* **Work request**: Using the records below, count the lines with "none" in them. Give the number only.

◇ ◇ ◇

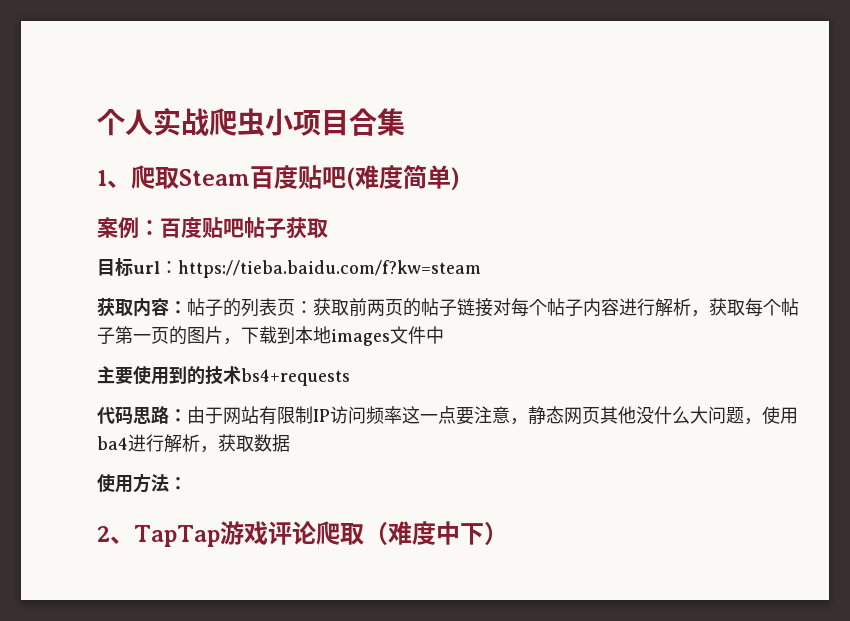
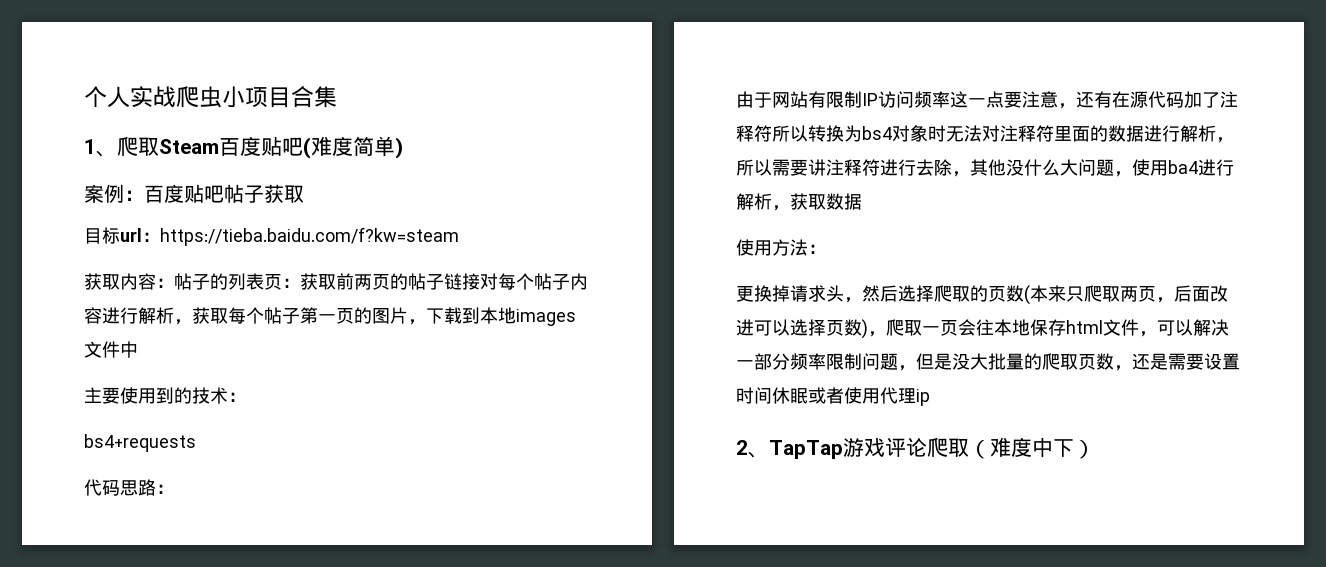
(241, 375) none -> [228,392,246,402] ： //
(187, 415) none -> (174, 489) //
[528,406,600,425] 静态网页 -> [1076,91,1238,108] [736,125,1234,143] [736,159,970,177] 还有在源代码加了注释符所以转换为bs4对象时无法对注释符里面的数据进行解析，所以需要讲注释符进行去除，
(187, 483) none -> [736,285,1228,305] [736,319,1229,339] [736,353,1240,371] [736,387,930,406] // 更换掉请求头，然后选择爬取的页数(本来只爬取两页，后面改进可以选择页数)，爬取一页会往本地保存html文件，可以解决一部分频率限制问题，但是没大批量的爬取页数，还是需要设置时间休眠或者使用代理ip

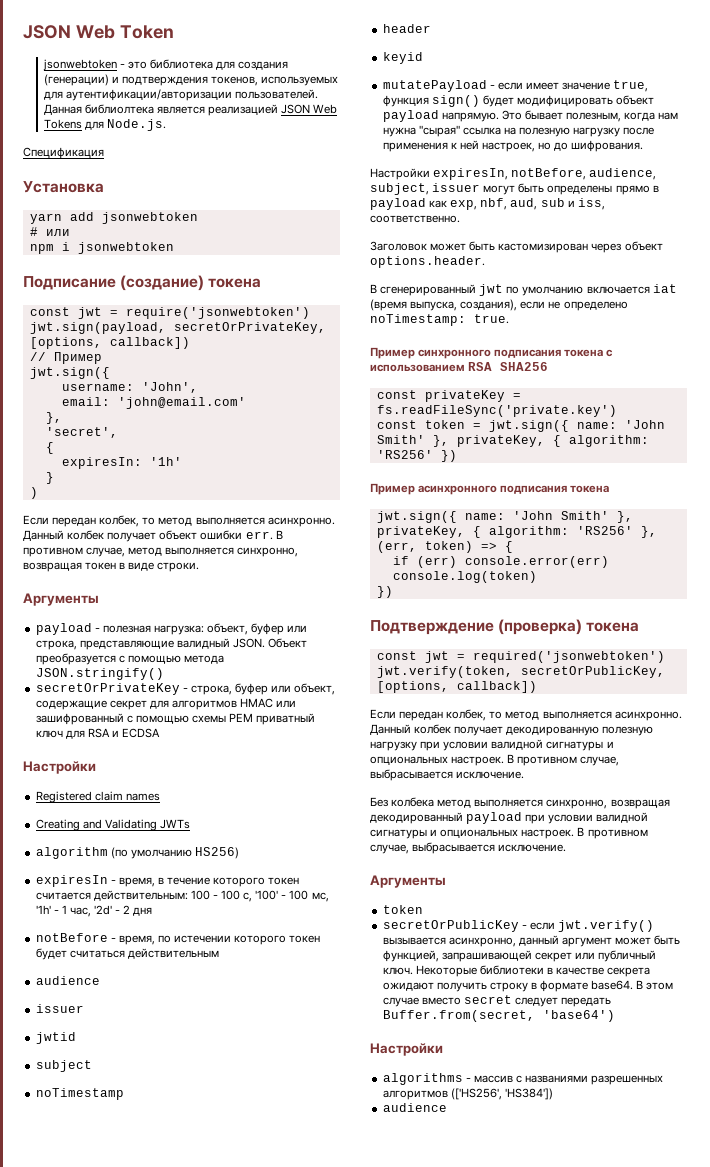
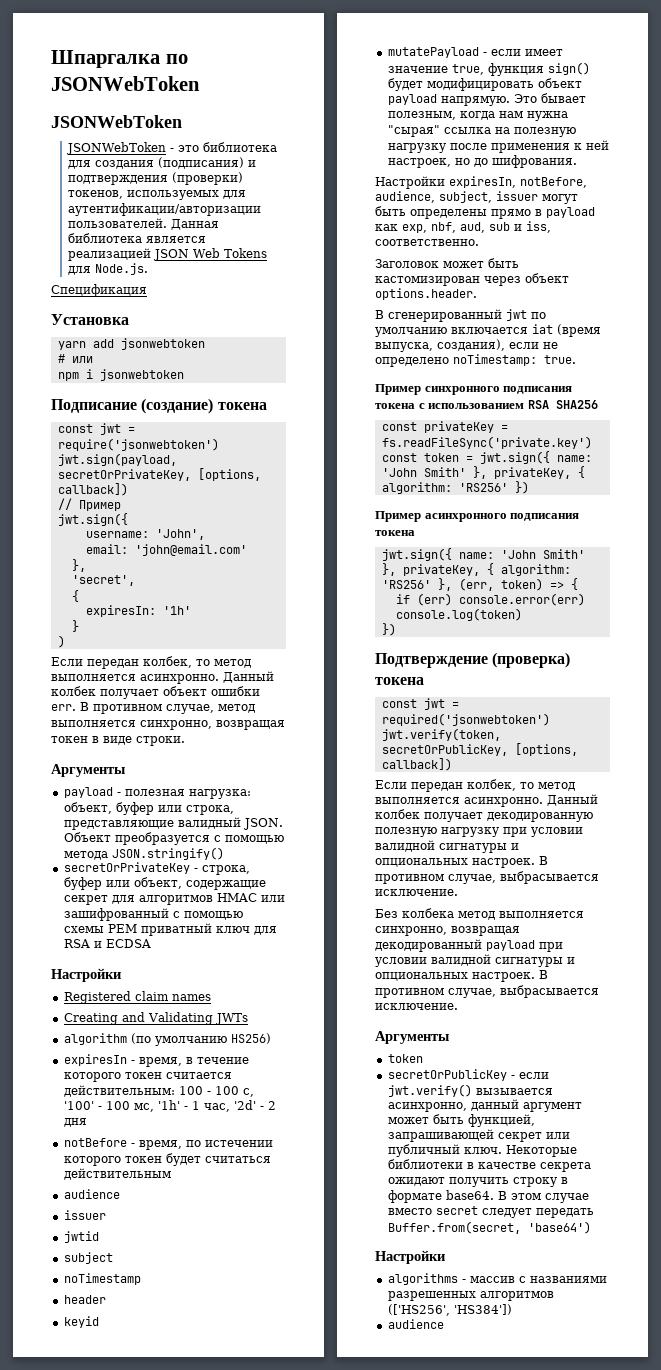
[23,25,174,39] [42,59,117,71] JSON Web Token // jsonwebtoken -> [51,50,188,68] [51,76,200,91] [51,115,182,128] [65,142,166,155] Шпаргалка по JSONWebToken // JSONWebToken // JSONWebToken
[43,74,109,86] (генерации) -> [157,157,244,169] (подписания)
(208, 81) none -> [171,172,243,185] (проверки)
[84,104,154,114] библиолтека -> [67,233,142,243] библиотека

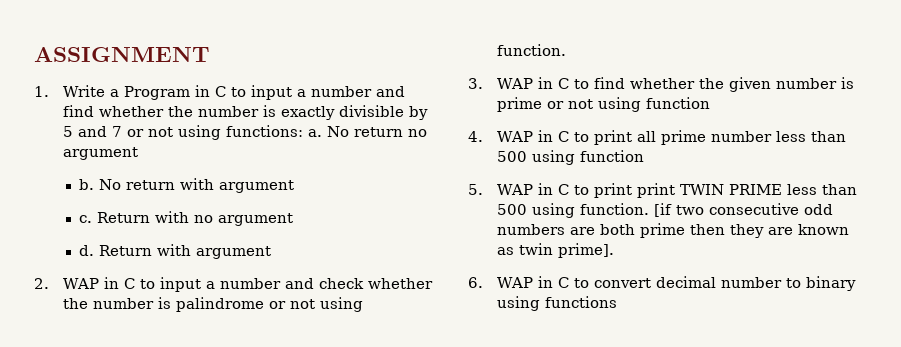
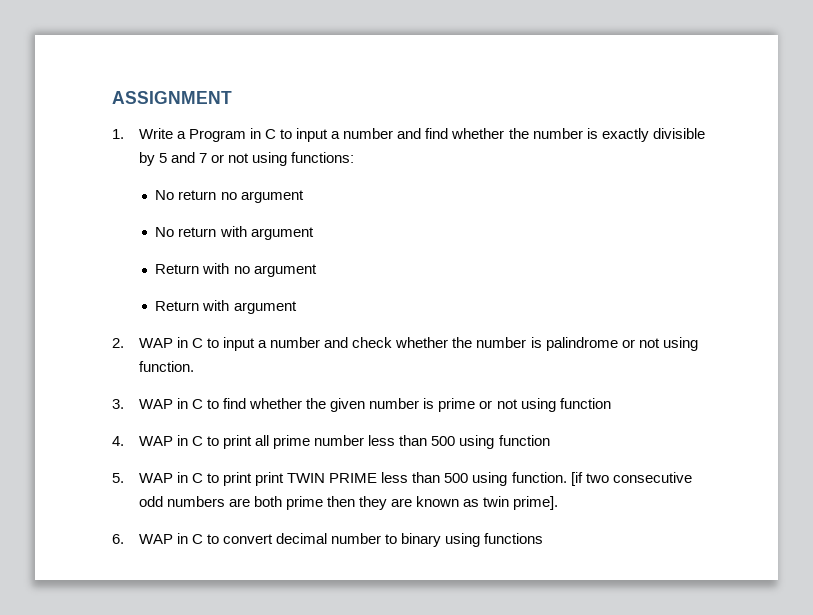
[307,129,322,137] a. -> (355, 157) //
[78,179,94,190] b. -> (304, 196) none
[78,215,92,223] c. -> (314, 233) none
[78,245,94,256] d. -> (317, 270) none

◇ ◇ ◇

* **Answer to the exercise**: 7